◆ WHAT TO WORK ON
Please return each of the entries that follow, unchanged in every word.

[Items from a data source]
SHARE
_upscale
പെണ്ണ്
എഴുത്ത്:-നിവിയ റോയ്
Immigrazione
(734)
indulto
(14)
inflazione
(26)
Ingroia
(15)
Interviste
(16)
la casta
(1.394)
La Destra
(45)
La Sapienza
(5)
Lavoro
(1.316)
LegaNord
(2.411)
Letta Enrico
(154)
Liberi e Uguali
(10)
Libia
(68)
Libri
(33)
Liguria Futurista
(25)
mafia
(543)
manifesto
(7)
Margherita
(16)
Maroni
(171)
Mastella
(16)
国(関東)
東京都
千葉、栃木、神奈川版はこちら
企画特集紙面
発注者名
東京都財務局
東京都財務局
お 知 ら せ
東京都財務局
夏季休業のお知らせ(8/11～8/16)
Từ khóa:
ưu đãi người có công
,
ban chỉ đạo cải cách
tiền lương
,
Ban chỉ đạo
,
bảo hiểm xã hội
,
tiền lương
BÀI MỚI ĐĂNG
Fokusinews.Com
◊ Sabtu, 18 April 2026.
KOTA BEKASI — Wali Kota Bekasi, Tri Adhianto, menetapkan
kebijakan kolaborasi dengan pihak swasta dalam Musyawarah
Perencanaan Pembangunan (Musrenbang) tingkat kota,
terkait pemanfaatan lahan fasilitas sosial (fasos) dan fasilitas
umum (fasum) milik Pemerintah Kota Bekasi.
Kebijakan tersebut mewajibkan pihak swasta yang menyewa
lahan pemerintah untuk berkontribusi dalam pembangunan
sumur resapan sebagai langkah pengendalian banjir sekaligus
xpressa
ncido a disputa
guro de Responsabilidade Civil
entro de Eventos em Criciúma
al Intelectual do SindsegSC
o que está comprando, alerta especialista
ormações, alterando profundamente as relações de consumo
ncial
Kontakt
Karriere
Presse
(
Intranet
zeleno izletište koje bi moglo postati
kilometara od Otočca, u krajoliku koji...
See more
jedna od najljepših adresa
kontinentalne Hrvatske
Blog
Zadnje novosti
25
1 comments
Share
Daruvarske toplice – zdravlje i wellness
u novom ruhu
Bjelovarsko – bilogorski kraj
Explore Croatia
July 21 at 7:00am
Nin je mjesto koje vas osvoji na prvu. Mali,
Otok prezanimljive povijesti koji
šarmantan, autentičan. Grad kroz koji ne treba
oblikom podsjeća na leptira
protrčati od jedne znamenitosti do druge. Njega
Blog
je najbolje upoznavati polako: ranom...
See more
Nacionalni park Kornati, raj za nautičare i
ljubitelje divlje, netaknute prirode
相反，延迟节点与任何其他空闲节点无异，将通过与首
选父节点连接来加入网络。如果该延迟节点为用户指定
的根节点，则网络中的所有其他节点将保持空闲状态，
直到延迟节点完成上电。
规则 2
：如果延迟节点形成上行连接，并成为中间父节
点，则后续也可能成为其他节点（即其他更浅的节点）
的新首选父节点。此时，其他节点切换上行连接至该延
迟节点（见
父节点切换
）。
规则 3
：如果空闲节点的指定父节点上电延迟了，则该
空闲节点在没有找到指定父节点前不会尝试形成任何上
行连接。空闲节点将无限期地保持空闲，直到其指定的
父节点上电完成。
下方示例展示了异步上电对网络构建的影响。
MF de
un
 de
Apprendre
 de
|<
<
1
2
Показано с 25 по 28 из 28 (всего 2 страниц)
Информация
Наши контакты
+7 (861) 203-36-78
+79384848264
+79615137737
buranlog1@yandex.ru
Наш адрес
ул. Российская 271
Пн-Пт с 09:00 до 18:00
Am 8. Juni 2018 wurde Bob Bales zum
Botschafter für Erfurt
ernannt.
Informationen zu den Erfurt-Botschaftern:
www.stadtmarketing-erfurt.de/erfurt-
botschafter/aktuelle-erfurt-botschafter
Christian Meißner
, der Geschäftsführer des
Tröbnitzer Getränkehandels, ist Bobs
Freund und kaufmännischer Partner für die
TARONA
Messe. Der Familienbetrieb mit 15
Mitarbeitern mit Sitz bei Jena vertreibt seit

◆ PROBLEM SOLUTION
SHARE
_upscale
പെണ്ണ്
എഴുത്ത്:-നിവിയ റോയ്
Immigrazione
(734)
indulto
(14)
inflazione
(26)
Ingroia
(15)
Interviste
(16)
la casta
(1.394)
La Destra
(45)
La Sapienza
(5)
Lavoro
(1.316)
LegaNord
(2.411)
Letta Enrico
(154)
Liberi e Uguali
(10)
Libia
(68)
Libri
(33)
Liguria Futurista
(25)
mafia
(543)
manifesto
(7)
Margherita
(16)
Maroni
(171)
Mastella
(16)
国(関東)
東京都
千葉、栃木、神奈川版はこちら
企画特集紙面
発注者名
東京都財務局
東京都財務局
お 知 ら せ
東京都財務局
夏季休業のお知らせ(8/11～8/16)
Từ khóa:
ưu đãi người có công
,
ban chỉ đạo cải cách
tiền lương
,
Ban chỉ đạo
,
bảo hiểm xã hội
,
tiền lương
BÀI MỚI ĐĂNG
Fokusinews.Com
◊ Sabtu, 18 April 2026.
KOTA BEKASI — Wali Kota Bekasi, Tri Adhianto, menetapkan
kebijakan kolaborasi dengan pihak swasta dalam Musyawarah
Perencanaan Pembangunan (Musrenbang) tingkat kota,
terkait pemanfaatan lahan fasilitas sosial (fasos) dan fasilitas
umum (fasum) milik Pemerintah Kota Bekasi.
Kebijakan tersebut mewajibkan pihak swasta yang menyewa
lahan pemerintah untuk berkontribusi dalam pembangunan
sumur resapan sebagai langkah pengendalian banjir sekaligus
xpressa
ncido a disputa
guro de Responsabilidade Civil
entro de Eventos em Criciúma
al Intelectual do SindsegSC
o que está comprando, alerta especialista
ormações, alterando profundamente as relações de consumo
ncial
Kontakt
Karriere
Presse
(
Intranet
zeleno izletište koje bi moglo postati
kilometara od Otočca, u krajoliku koji...
See more
jedna od najljepših adresa
kontinentalne Hrvatske
Blog
Zadnje novosti
25
1 comments
Share
Daruvarske toplice – zdravlje i wellness
u novom ruhu
Bjelovarsko – bilogorski kraj
Explore Croatia
July 21 at 7:00am
Nin je mjesto koje vas osvoji na prvu. Mali,
Otok prezanimljive povijesti koji
šarmantan, autentičan. Grad kroz koji ne treba
oblikom podsjeća na leptira
protrčati od jedne znamenitosti do druge. Njega
Blog
je najbolje upoznavati polako: ranom...
See more
Nacionalni park Kornati, raj za nautičare i
ljubitelje divlje, netaknute prirode
相反，延迟节点与任何其他空闲节点无异，将通过与首
选父节点连接来加入网络。如果该延迟节点为用户指定
的根节点，则网络中的所有其他节点将保持空闲状态，
直到延迟节点完成上电。
规则 2
：如果延迟节点形成上行连接，并成为中间父节
点，则后续也可能成为其他节点（即其他更浅的节点）
的新首选父节点。此时，其他节点切换上行连接至该延
迟节点（见
父节点切换
）。
规则 3
：如果空闲节点的指定父节点上电延迟了，则该
空闲节点在没有找到指定父节点前不会尝试形成任何上
行连接。空闲节点将无限期地保持空闲，直到其指定的
父节点上电完成。
下方示例展示了异步上电对网络构建的影响。
MF de
un
 de
Apprendre
 de
|<
<
1
2
Показано с 25 по 28 из 28 (всего 2 страниц)
Информация
Наши контакты
+7 (861) 203-36-78
+79384848264
+79615137737
buranlog1@yandex.ru
Наш адрес
ул. Российская 271
Пн-Пт с 09:00 до 18:00
Am 8. Juni 2018 wurde Bob Bales zum
Botschafter für Erfurt
ernannt.
Informationen zu den Erfurt-Botschaftern:
www.stadtmarketing-erfurt.de/erfurt-
botschafter/aktuelle-erfurt-botschafter
Christian Meißner
, der Geschäftsführer des
Tröbnitzer Getränkehandels, ist Bobs
Freund und kaufmännischer Partner für die
TARONA
Messe. Der Familienbetrieb mit 15
Mitarbeitern mit Sitz bei Jena vertreibt seit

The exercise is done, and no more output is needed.